_Extract provided_
The work is very detailed, especially in the methodological part. Graphs, figures, and tables greatly assist the reader in understanding the study. Since the methods and technical details of the work are carefully expressed, I suggest improving some small aspects of the introduction. For example, it would be useful and interesting, especially for non-Spanish readers, to introduce a brief discussion of the Basque language at the beginning, highlighting its lexical and/or syntactic differences from Spanish.
We thank Reviewer 1 for her/his good and encouraging comments. We have added a paragraph in Section 1 (lines 39-52) introducing the main characteristics of the Basque language and the most important differences (at the acoustic-phonetic, lexical and syntactic levels) with regard to Spanish.
Additionally, it would be beneficial to provide a better-defined purpose of the study, perhaps in a separate paragraph, to bring more clarity to the initial part.
We have added a couple of lines at the end of Section 1 (lines118-123) to summarize the main objectives of our study.
It is also recommended to explicitly mention the acronym WER in the abstract, as was correctly done for ASR.
This issue has been fixed in the revised paper. Thanks for pointing out this issue.

_Collected material_
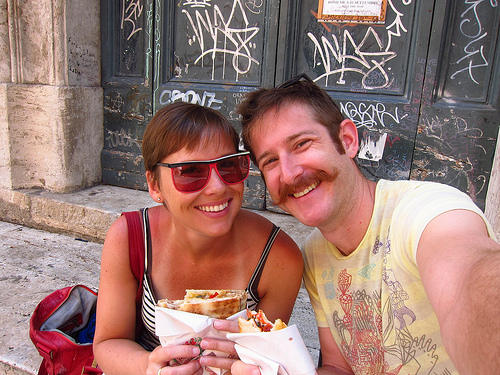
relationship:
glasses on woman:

_Problem to solve_
According to the reviewer exchange, where in the paper did the authors add the paragraph introducing the Basque language?

_Answer space_
In Section 1, at lines 39-52.